Better Outcomes, Better Care
One of the team’s observations—they noticed a lot of unplanned extubations happening in the Newborn Intensive Care Unit (NICU) during kangaroo care—a method of holding a baby that involves skin-to-skin contact and allows for critical parent bonding time. “We want this bonding experience, but we had to come up with ground rules,” said Angela Saunders, RT, clinical director. “You don’t think about holding a baby and 25 things being attached to her. A reflex of answering the phone or turning around to say something to your partner, now the baby is extubated.” The NICU team started kangaroo care simulations with high-fidelity dummies to show parents, physicians and nurses how to safely transfer a patient who is intubated in a practice setting. Staff also trialed tape and the best technique to secure the tubes. Staff came up with standard holding practices and patient positioning for chest X-rays. Staff put a card alert system in place to warn the care team if a patient was more at risk for an unplanned extubation. Staff instituted readiness discussions on the night shift to identify patients likely to have their breathing tube removed within 48 hours. “An unplanned extubation is traumatizing. By taking care of these tubes, we are instilling a sense of confidence with our families,” said Jaeger.

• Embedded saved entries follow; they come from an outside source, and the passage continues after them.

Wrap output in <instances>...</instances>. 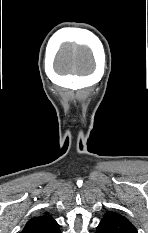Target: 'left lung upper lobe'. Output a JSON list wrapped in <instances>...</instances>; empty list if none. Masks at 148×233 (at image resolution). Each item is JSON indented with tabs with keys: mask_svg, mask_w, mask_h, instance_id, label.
<instances>
[{
	"mask_svg": "<svg viewBox=\"0 0 148 233\" xmlns=\"http://www.w3.org/2000/svg\"><path fill=\"white\" fill-rule=\"evenodd\" d=\"M96 233H138V231L124 216L107 212L99 223Z\"/></svg>",
	"mask_w": 148,
	"mask_h": 233,
	"instance_id": "1",
	"label": "left lung upper lobe"
}]
</instances>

Gary Herbert would agree. A patient advocate of five years and a former Cincinnati Children’s parent, Herbert has given the family point-of-view on the team, helping to think through how to engage parents or guardians in the decision-making and care and involve them in education at the bedside. “Caregivers have a lot of knowledge about what happens leading up to an unplanned extubation. We can further educate them about what to look for,” Herbert said.
Unplanned Extubation Team
Kristin Melton, MD, medical director lead Julie Zix, MSN, RN, clinical director lead Mike Jaeger, RT manager lead Shannon Alten, RT III Shanon Brannen, RT, manager Tammy Casper, clinical program manager Whitney Cooley, RT III Karen Foley, data management specialist Julie Fugazzi, RN III Maria Geiser, patient safety consultant Jennifer Gronauer, RT, education specialist II Ryan Hall, RT II Gary Herbert, patient family advocate Josh Isabell, RT Mary Noonan, RT, manager Lori Passey, RT II Anita Pryor, RN, education specialist II Caitlin Ryan, clinical quality specialist II Angela Saunders, RT, clinical director Jennifer Saupe, education director Theresia Tuttle, RT III Whittney Brady, DNP, RN, executive champion Dave Mayhaus, PharmD, MS, executive champion
All Teach, All Learn
We’ve shared our successes. We’ve learned from the success of other hospitals in Ohio and across the nation and plan to continue to learn until we get to zero serious harm. Each month, we report our outcomes and measures to the Children’s Hospitals Solutions for Patient Safety (SPS), a network of hospitals working together to reduce patient harm In FY20, we had 34 fewer unplanned extubations than the year prior. Our fortitude to improve even earned the team recognition in SPS’s Shine report as a top performer.
“People are seeing that if we practice good work habits, results will happen,” said Jaeger. “It’s exciting. People are looking for the next initiative to see what we can do to reduce events even further.” For Tuttle, she couldn’t be prouder to champion this work and do her part to keep ET tubes in place until we have a plan to safely take them out.